McGill Journal of Education,  Spring 2002  by Paticia J Vickers

<< Page 1  Continued from page 7.  Previous | Next

4. Freedom from the colonial mind: Freedom from oppression

Freedom from the colonial mind is simultaneously freedom from oppression, for the acts of colonization in Canada were oppressive acts. They can also be defined as violent acts, according to Pilisuk and Tennant (1997), Femi and Rothberg (1997), and Sivaraksa, Bhikkhu and Rothberg (1997). These authors connect violence to what Buddhists name the three poisons: greed, hatred, and delusion. As discussed previously, the will to gain coercive power is oftentimes a desire for control, which in the colonial mind is historically based upon the delusion of superiority which justifies greed and gaining control over First Nations peoples and their hereditary land base. According to Paulo Freire (1995), the act of oppression is similar to projection where: the oppressed are regarded as the pathology of the healthy society, which must therefore adjust these `incompetent and lazy' folk to its own patterns by changing their mentality. These marginals need to be 'integrated,' 'incorporated,' into the healthy society that they have `forsaken.' (p. 55)

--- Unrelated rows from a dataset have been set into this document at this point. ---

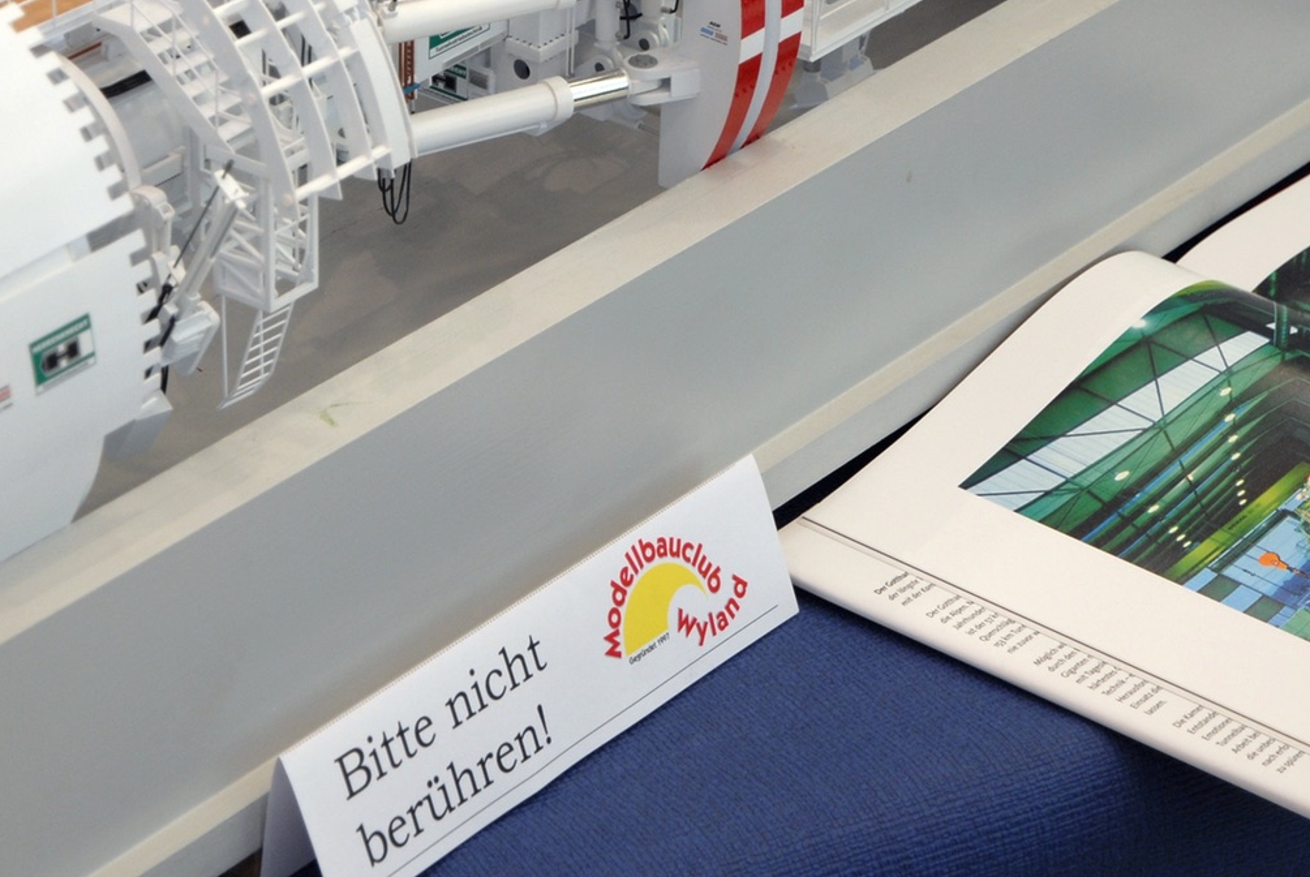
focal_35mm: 121
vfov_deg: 11.3
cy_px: 171
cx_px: 347
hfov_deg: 16.8
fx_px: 4405
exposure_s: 1/30
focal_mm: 45
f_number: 4.8
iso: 200
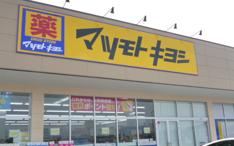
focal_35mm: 41
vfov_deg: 31.2
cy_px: 66
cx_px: 118
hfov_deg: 48.2
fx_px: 261
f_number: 3.2
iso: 160
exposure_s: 1/640
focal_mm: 6.8
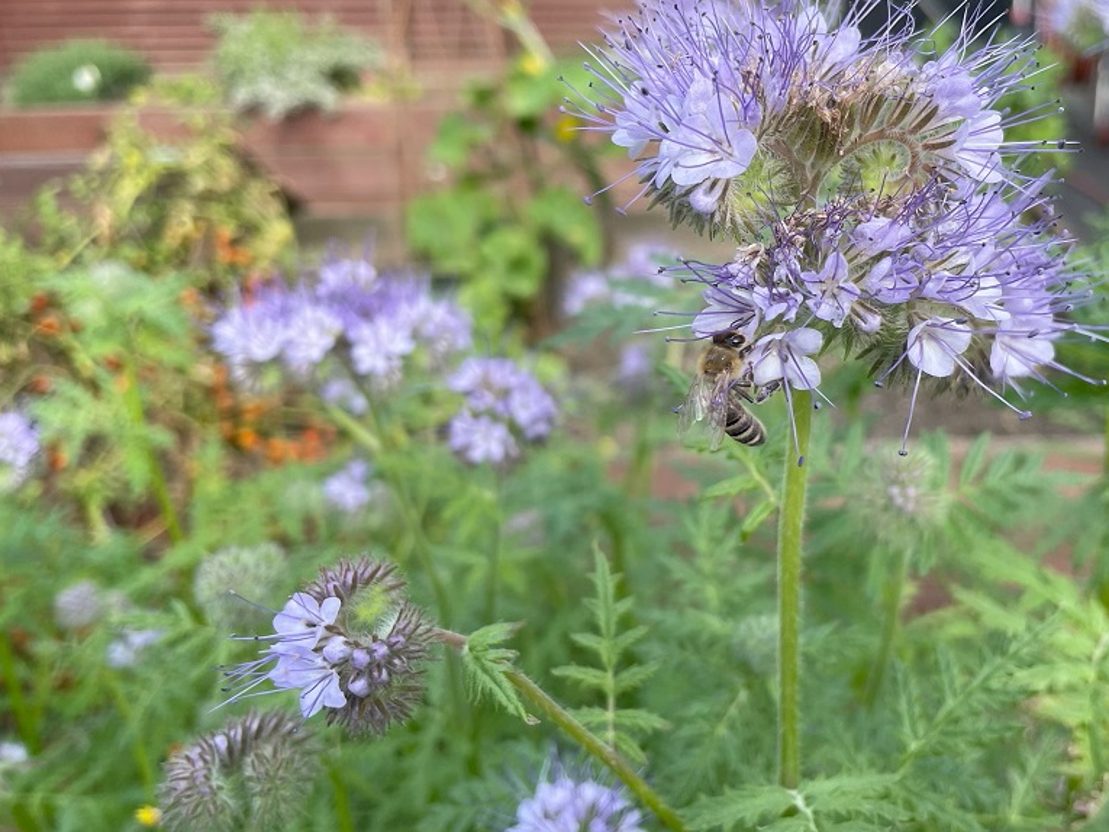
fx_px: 1089
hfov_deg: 53.4
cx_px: 683
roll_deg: -0.8
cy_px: 368
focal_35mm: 34
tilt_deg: -29.4
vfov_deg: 41.7
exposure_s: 1/725
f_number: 1.6
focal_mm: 4.2
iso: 32
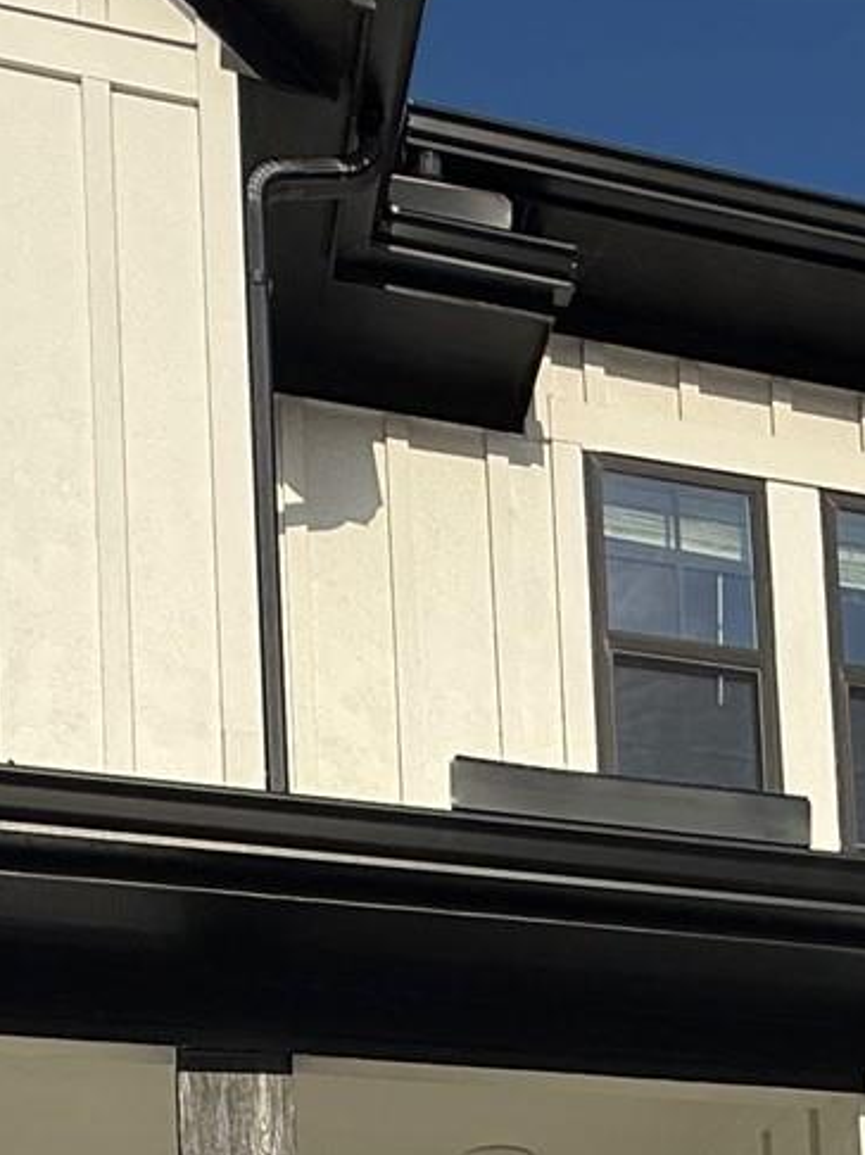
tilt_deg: +4.3
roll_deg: +3.1
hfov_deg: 24.4
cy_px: 1713
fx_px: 1967
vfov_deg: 25.2
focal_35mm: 59
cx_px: 699
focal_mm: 2.22
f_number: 2.2
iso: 50
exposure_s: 1/3891
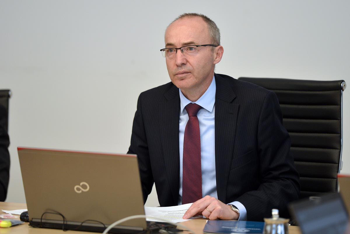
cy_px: 117
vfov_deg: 7.2
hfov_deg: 10.8
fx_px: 1847
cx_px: 175
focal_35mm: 190
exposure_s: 1/320
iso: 1000
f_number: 3.2
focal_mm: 190
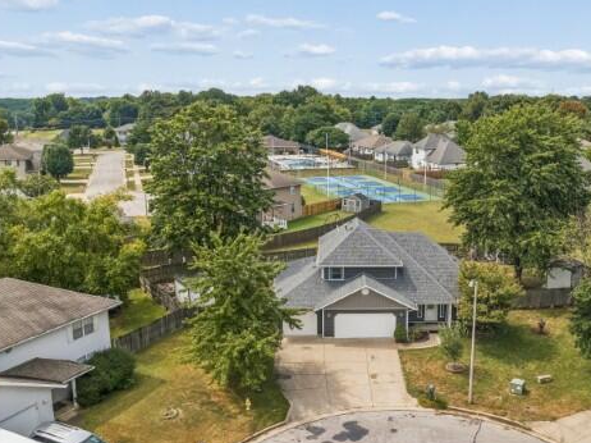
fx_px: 563
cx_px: 366
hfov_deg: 54.8
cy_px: 236
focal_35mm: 33
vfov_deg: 42.9
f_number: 2.8
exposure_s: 1/120
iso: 100
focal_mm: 8.4
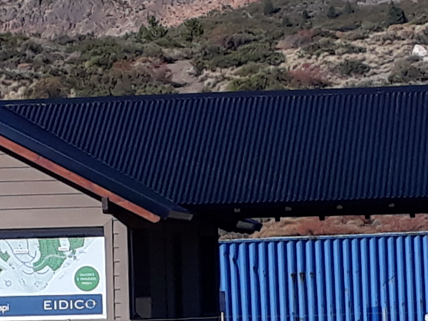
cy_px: 292
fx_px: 1557
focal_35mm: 126
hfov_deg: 15.6
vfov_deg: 11.7
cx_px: 241
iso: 40
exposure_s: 1/1776
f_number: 1.9
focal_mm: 3.6
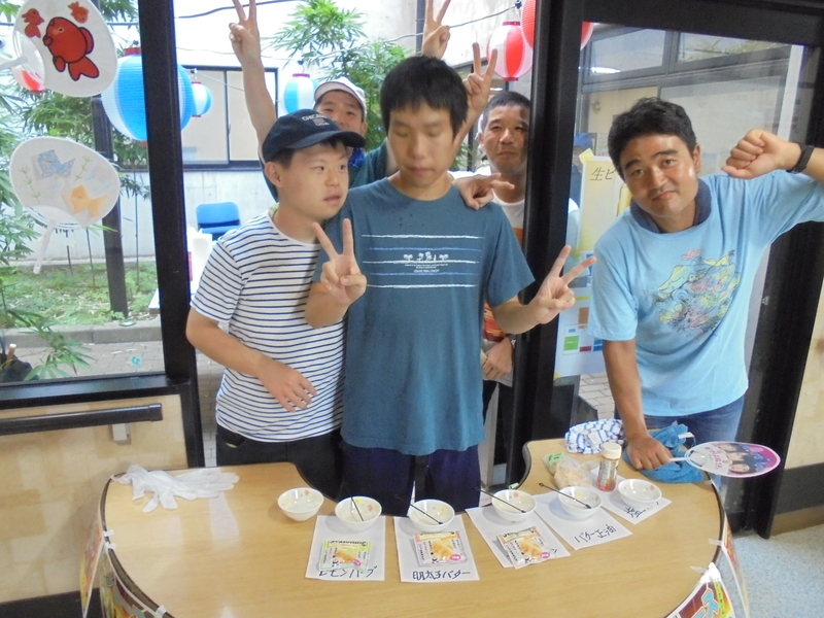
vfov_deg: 53.1
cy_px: 309
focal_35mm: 26
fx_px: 619
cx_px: 412
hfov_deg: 67.3
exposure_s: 1/20
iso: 500
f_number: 3.5
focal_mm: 4.6
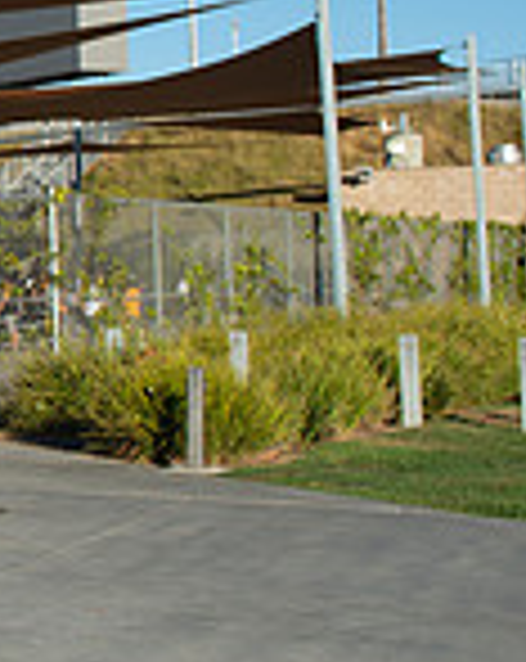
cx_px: -530
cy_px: 110
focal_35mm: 89
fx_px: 1737
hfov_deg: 14.3
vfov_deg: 21.2
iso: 200
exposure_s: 1/2500
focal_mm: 24
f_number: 4
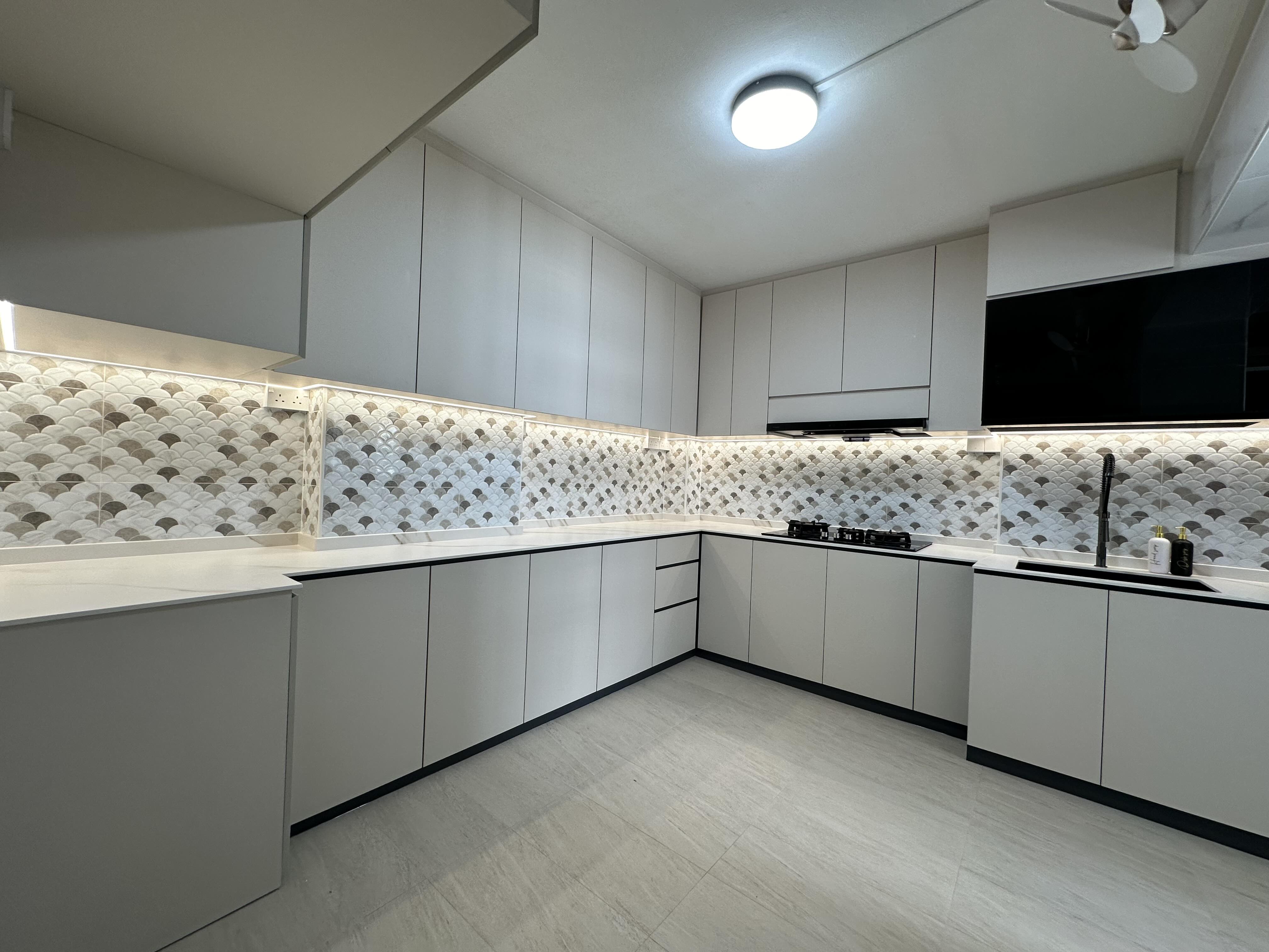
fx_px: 513
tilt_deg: -0.3
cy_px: 476
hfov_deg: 102.1
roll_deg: -2.2
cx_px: 634
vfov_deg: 85.7
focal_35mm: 14
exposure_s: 1/99
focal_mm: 2.22
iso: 80
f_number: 2.2
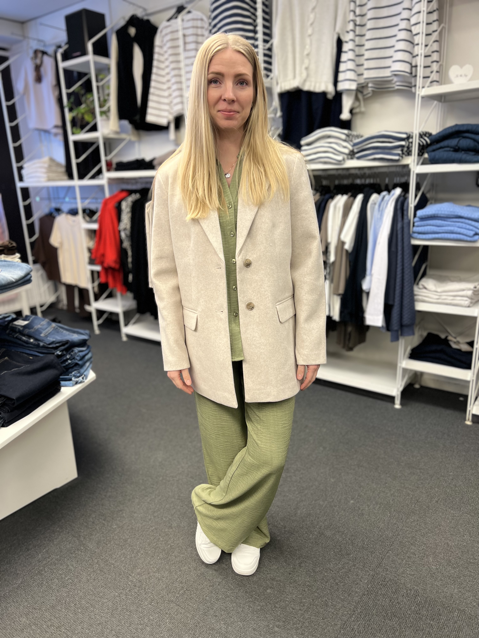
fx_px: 480
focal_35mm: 26
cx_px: 240
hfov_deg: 53.1
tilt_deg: -16.0
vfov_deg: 67.3
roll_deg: +2.4
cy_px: 319
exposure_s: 1/50
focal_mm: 5.7
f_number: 1.5
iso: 64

In psychotherapy, projection is defined as a defense mechanism protecting the oppressed from their powerlessness to change others. From a Buddhist perspective, projection protects the delusion of superiority and control. The understanding of academic society in relation to First Nations was outlined by Dilthey (1976) as elementary in that the colonial mind is an egocentric mind that needs to extend outward, beyond the known to the unknown, toward the uncertainty of relationship with another world view.

In academic society, acquisition of knowledge is for personal gain, for initiation into academic society, and for perpetuating rather than transforming self-defeating behaviours in the superior/inferior relationships. Once a student has demonstrated conformity to the written, verbal, and nonverbal communication standards of the academy, he or she is initiated into the society, and having completed the highest degree, is then qualified to become a professor, one who then professes the values and beliefs of the system and of their particular area of study.

Freedom from the oppressive behaviours within the systemic framework of the academy, however, requires individual professors and students to acknowledge cultural and social differences and their personal response to those differences. Ultimately, it is in differences in world view and in the controversy regarding those differences that one is able to seize the opportunity to clarify personal and cultural perspectives, and ideally, to broaden personal knowledge by viewing the world from another cultural perspective.

The outlined defensive mechanisms, such as projection, denial, delusion, and the will to coerce and control would indicate in the psychotherapeutic model that the journey to change is not a simple, easy journey; where there are strong, generational defenses, there is great vulnerability in the admission of a generational delusion. If an individual has been raised and conditioned in the delusion of superiority and has faithfully upheld the generational delusion, to come out of the delusion is an act of loss, as well as betrayal of the generations before. Initially, people conditioned in the delusion of superiority may believe, upon enlightenment, that they have wasted their years living a lie; therefore, the cost of emerging from the delusion may be too high for some and they may choose to hear but not change. Others may examine the cost of turning upon oppression and although the cost is high, the desire for freedom is stronger. Others may choose to remain in the delusion that oppression creates because they are not willing to risk a new definition of power and authority. The outcome of transformation from oppression to freedom is ultimately the decision of the individual.